William Peterman (Vice President)
William Peterman is a Professor of Geography (retired) from Chicago State University. At Chicago State, in addition to teaching courses in statistics, community development and neighborhood planning, he was the director of the Fred Blum Neighborhood Assistance Center. Prior to coming to Chicago State he was the director of the Voorhees Center for Neigborhood and Community Improvement at t he University of Illinois at Chicago. Although retired he holds visiting professor positions at both the University of Bristol and the University of the West of England in the UK.

Thomas Shepherd
Tom Shepherd is past president of the Pullman Civic Organization, president of the Southeast Environmental Task Force, a member of the Historic Pullman Foundation, a member of the Millennium Reserve Steering Committee and a long-time resident of Pullman.

Tiffany Tolbert
Tiffany Tolbert currently serves a Director of Indiana Landmarks Northwest Field Office.
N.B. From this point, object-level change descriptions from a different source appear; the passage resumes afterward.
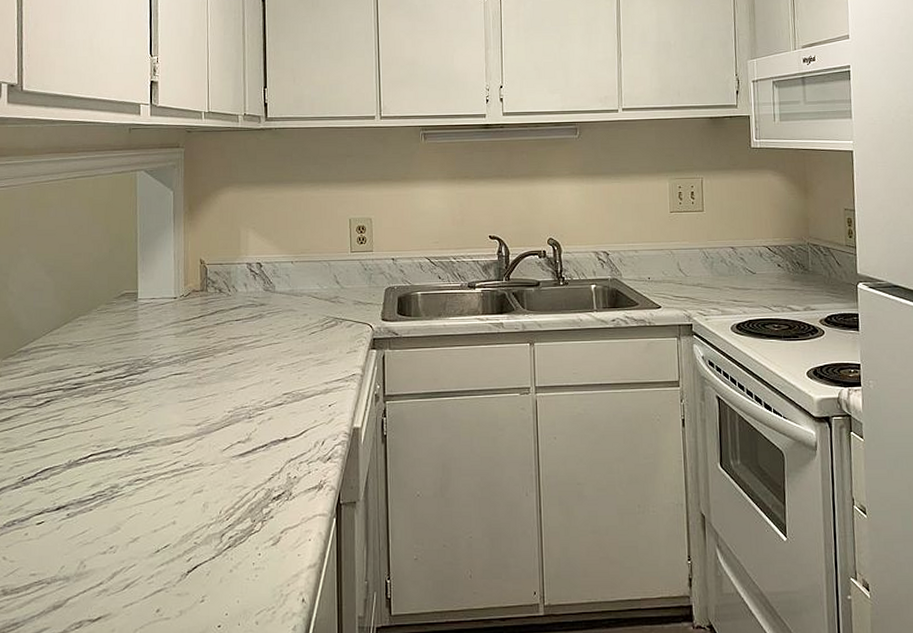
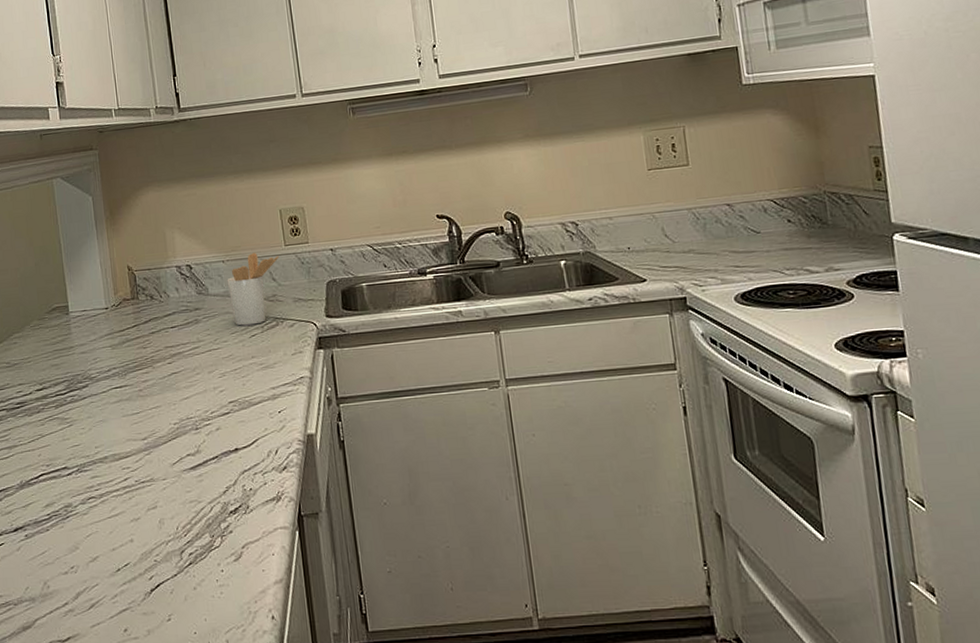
utensil holder: none [293,256,344,323] -> present [227,252,279,326]

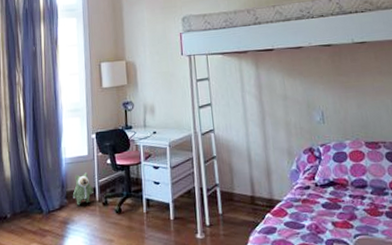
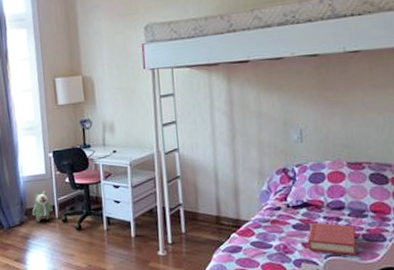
hardback book: none [336,201,383,235] -> present [307,222,357,256]

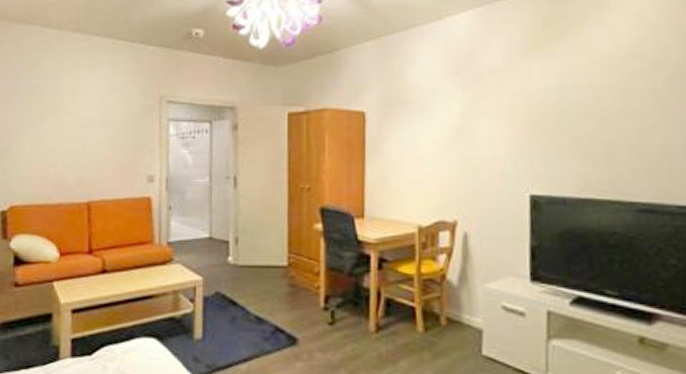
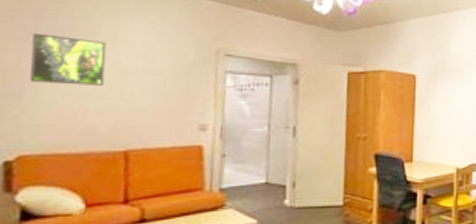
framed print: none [15,91,70,139] -> present [29,32,107,86]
A native of Montgomery, Alabama she received a Bachelor of Arts Degree in Political Science and History from Huntingdon College (Montgomery, AL) and a Master of Arts in Historic Preservation from Georgia State University (Atlanta, GA). Previously she has served as an intern with the Alabama Historical Commission and served as African American Programs Assistant at the Georgia Historic Preservation Division. She has completed research on rural African American History in Alabama, Georgia and Mississippi, African American Women in the Civil Rights Movement and African American History in Gary, IN. Her research has been published in Reflections, a publication of the Georgia Historic Preservation Division and Traces, the quarterly magazine of the Indiana Historical Society.